3. En premier lieu, contrairement à ce que soutient Mme Bourdin, les attestations établies par le chef du détachement de sécurité de l'ambassade et par le directeur de l'Alliance française de Chittagong n'établissent pas qu'ils n'auraient pas été invités à répondre au questionnaire prévu à l'article 5 de l'arrêté du 26 décembre 2011, cité ci-dessus. En se bornant à faire état de ces attestations et des divergences qui séparent les réponses des responsables de service et celles de ses collaborateurs directs, et à soutenir que l'ambassade comptait vingt-et-un collaborateurs, alors que seuls onze d'entre eux ont effectivement choisi de répondre au questionnaire, Mme Bourdin ne démontre pas que certains de ses collaborateurs ou d'autres évaluateurs auraient été empêchés d'y répondre.
4. En deuxième lieu, en faisant état de certaines de ses évaluations antérieures à l'évaluation à 360° en litige, et en se référant aux attestations établies par certains de ses collaborateurs, par des diplomates étrangers, par des représentants d'organisations internationales, par des dirigeants associatifs, par des chefs d'entreprise et par diverses autres personnalités ayant travaillé avec elle, Mme Bourdin n'établit pas que la synthèse établie par les évaluateurs centraux, prévue à l'article 6 de l'arrêté du 26 décembre 2011, cité ci-dessus, n'aurait pas été établie sur la base de la compilation des réponses aux questionnaires.
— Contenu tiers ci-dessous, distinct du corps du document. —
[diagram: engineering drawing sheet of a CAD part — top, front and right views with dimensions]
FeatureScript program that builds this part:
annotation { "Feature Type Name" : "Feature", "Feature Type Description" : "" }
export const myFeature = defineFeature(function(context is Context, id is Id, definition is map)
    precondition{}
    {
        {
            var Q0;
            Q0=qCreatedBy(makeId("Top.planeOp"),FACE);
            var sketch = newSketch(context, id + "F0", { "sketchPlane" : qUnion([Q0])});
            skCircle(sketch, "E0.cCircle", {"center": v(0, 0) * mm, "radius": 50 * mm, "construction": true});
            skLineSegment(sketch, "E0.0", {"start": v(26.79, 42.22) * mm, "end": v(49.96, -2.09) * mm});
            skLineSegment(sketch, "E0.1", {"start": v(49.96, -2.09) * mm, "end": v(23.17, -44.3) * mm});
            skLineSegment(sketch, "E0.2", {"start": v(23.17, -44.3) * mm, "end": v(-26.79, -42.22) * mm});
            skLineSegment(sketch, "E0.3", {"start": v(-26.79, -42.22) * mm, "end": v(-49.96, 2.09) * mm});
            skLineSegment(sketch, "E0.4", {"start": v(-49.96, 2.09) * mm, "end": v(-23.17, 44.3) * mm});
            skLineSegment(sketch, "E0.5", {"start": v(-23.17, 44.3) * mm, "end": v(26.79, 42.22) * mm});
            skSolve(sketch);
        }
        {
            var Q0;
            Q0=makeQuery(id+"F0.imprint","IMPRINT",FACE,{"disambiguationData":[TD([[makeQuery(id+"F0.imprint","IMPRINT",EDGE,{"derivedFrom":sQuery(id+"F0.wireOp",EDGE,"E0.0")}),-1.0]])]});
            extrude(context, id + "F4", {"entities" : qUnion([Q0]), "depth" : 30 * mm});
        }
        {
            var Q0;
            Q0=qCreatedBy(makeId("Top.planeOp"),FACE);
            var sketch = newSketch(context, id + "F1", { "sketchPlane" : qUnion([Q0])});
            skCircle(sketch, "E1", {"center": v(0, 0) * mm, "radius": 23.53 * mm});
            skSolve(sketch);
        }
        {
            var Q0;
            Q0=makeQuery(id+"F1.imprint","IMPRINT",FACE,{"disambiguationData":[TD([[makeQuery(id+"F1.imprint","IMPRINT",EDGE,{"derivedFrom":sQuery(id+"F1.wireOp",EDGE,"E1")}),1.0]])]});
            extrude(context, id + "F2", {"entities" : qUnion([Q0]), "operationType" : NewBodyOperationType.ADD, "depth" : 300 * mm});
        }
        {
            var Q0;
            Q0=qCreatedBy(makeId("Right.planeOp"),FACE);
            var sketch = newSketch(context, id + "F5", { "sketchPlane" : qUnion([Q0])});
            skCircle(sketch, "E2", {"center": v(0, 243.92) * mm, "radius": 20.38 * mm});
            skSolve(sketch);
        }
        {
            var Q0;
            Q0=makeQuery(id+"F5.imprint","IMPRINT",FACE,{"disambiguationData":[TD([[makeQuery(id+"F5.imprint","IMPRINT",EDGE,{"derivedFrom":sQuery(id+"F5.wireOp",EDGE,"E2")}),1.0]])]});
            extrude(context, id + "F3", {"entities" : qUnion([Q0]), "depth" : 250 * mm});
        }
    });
Cette synthèse et le commentaire qui l'accompagne, ne peuvent d'ailleurs être regardés comme ne résumant pas fidèlement ces mêmes réponses.
5. En troisième lieu, à supposer que Mme Bourdin ait entendu faire valoir ce moyen, ni ses évaluations antérieures à l'évaluation à 360° en litige, ni les attestations mentionnées ci-dessus ne démontrent que l'évaluation à 360° en litige reposerait sur une erreur manifeste d'appréciation.
6. Il résulte de ce qui précède que Mme Bourdin n'est pas fondée à soutenir que c'est à tort que, par le jugement attaqué, le tribunal administratif de Paris a rejeté sa demande. Sa requête doit par suite être rejetée, y compris ses conclusions présentées sur le fondement de l'article L. 761-1 du code de justice administrative.
DÉCIDE :
Article 1er : La requête de Mme Bourdin est rejetée.
Article 2 : Le présent arrêt sera notifié à Mme A... Bourdin et au ministre de l'Europe et des affaires étrangères.
Délibéré après l'audience du 2 octobre 2024, à laquelle siégeaient :
Mme Bonifacj, présidente de chambre,
M. Niollet, président-assesseur,
M. Pagès, premier conseiller.
Rendu public par mise à disposition au greffe, le 16 octobre 2024.
Le rapporteur,
J-C. NIOLLETLa présidente,
J. BONIFACJLa greffière,
E. TORDO
La République mande et ordonne au ministre de l'Europe et des affaires étrangères en ce qui le concerne ou à tous commissaires de justice à ce requis en ce qui concerne les voies de droit commun contre les parties privées, de pourvoir à l'exécution de la présente décision.